» **WHAT NEEDS TO BE DONE**:
What is needed here is an exact repetition of the records below, beginning at the line that has "zbatohet nga Caritas" and stopping after the line that has "Visit Facebook".

» **LISTED RECORDS**:
# # # # # # #
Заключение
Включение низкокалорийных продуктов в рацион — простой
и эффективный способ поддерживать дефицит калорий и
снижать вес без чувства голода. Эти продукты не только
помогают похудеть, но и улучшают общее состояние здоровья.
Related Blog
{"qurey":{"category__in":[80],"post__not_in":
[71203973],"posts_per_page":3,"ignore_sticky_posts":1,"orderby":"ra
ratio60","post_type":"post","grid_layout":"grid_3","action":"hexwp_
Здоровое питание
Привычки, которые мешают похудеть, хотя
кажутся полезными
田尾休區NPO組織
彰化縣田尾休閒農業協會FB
# # # # # # #
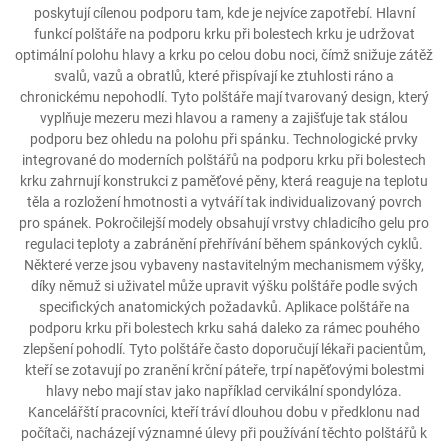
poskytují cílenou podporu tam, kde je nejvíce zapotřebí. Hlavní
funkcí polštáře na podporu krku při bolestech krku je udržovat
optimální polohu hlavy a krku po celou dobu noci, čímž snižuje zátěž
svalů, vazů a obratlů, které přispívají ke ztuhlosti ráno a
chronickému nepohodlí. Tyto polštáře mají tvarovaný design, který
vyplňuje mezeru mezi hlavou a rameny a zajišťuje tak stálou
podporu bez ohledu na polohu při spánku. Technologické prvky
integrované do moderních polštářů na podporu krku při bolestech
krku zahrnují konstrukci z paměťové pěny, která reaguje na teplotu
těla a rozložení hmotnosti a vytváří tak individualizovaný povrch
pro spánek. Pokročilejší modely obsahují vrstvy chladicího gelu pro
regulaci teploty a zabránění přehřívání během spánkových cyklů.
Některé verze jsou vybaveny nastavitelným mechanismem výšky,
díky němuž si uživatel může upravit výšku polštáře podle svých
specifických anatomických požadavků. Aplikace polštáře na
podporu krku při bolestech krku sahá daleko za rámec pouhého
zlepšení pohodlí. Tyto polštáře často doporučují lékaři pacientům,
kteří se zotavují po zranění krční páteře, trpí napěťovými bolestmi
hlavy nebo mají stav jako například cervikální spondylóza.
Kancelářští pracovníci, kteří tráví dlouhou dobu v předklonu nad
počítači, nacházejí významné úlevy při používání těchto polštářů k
# # # # # # #
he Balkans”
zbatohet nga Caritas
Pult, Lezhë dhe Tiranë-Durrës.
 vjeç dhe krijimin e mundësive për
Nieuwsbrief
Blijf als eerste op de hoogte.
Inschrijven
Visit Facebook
# # # # # # #
» **OUTPUT**:
zbatohet nga Caritas
Pult, Lezhë dhe Tiranë-Durrës.
 vjeç dhe krijimin e mundësive për
Nieuwsbrief
Blijf als eerste op de hoogte.
Inschrijven
Visit Facebook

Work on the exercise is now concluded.